Меня очень удивила мысль, прозвучавшая на заседании, что наш экипаж был слабо подготовлен. Мне совершенно не понятно тенденциозное отношение к нашему экипажу вице-адмирала Чернова Е. Д. и капитана 1-го ранга Зеленского Ю. П., их заявление о нашей неготовности к борьбе за живучесть, слова, что «было много героизма, но мало профессионализма».
Когда нас, оставшихся в живых, перегружали с плавбазы «А. Хлобыстов» на борт крейсера «Киров», капитан 1-го ранга Зеленский лично мне уже тогда не преминул заявить: «Как Вы умудрились погубить корабль?» Это еще не зная, что случилось, и не имея никаких документов.

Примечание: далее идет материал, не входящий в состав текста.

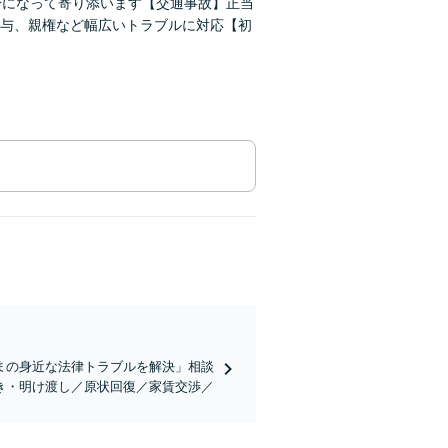
身になって寄り添います【交通事故】正当
与、親権など幅広いトラブルに対応【初
まの身近な法律トラブルを解決」相談
き・明け渡し／原状回復／家賃交渉／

В их расчетах не были учтены особенности нашего корабля, которые странно не знать бывшему командиру первого экипажа, принимавшему лодку от промышленности. Расчеты основывались только на записях в чер-новом вахтенном журнале.
Эти люди даже не удосужились переговорить с оставшимися живыми специалистами, которые были на корабле во время аварии, все видели своими глазами, могли бы объяснить свои действия.

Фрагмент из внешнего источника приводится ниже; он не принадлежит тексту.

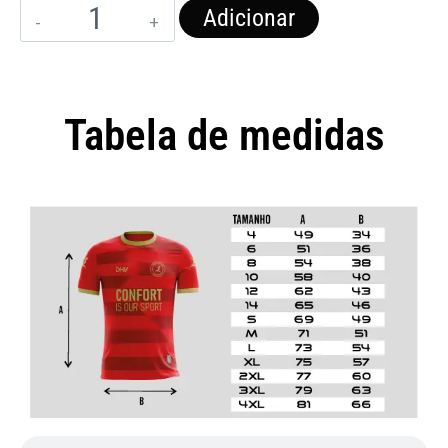
Adicionar
Tabela de medidas
Camisola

А когда я услышал их выступления на заседании Государственной комиссии, то мне сразу бросилось в глаза их нежелание разобраться в истинных причинах аварии.
Я твердо уверен в том, что они преследуют свои цели. Прикрываясь заботой о благе флота, хотят уйти от ответственности, т. к. сами лично принимали корабль от промышленности.
Я имел возможность наблюдать за деятельностью основного и нашего экипажа во время отработок задач по борьбе за живучесть и для себя сделал следующие выводы:
Несмотря на то, что экипаж капитана 1-го ранга Зеленского принимал корабль от промышленности, устройство подводной лодки капитан 1-го ранга Зеленский знал слабо. Это могут подтвердить акты проверок экипажа Зеленского флагманскими специалистами, и в частности, представители инспекции Министерства обороны СССР под руководством вице-адмирала Бисовки. Я был тогда прикомандирован к первому экипажу.
Наш командир, капитан 1-го ранга Ванин, был гораздо человечнее, скромнее, добрее к людям. Устройство ПЛ знал лучше Зеленского, в чем я неоднократно убеждался при предъявлении отсека командиру, при его ежедневных осмотрах.
А капитан 1-го ранга Зеленский знал корабль с командирского кресла центрального поста.
Если бы они действительно хотели разобраться в сущности случившегося, то, наверное, стоило бы в первую очередь обратиться к нам, непосредственным участникам аварии. Когда я после совещания подошел к капитану 1-го ранга Зеленскому и поставил перед ним ряд вопросов, он просто отказался со мной разговаривать. Как это можно объяснить?
Высокий профессиональный уровень экипажа был отмечен Государственной комиссией при собеседовании в присутствии представителей промышленности. На этом наша помощь в установлении истины закончилась. Л кто, как не личный состав, который эксплуатирует технику, знает все ее недостатки и преимущества, мог бы помочь, объяснить все свои действия в конкретной обстановке?
Сейчас мы проанализировали все, что делали тогда, уже в спокойной обстановке, сделали соответствующие расчеты, проиграли различные варианты своих действий.
Мы пришли к выводу, что в той сложившейся ситуации наши действия были совершенно правильными. Мы можем доказать это, если это будет необходимо и заинтересует Государственную комиссию.
Я уверен, что Государственная комиссия разберется в существе вопроса и установит истину. Прошу мое письмо приобщить к материалам Государственной комиссии.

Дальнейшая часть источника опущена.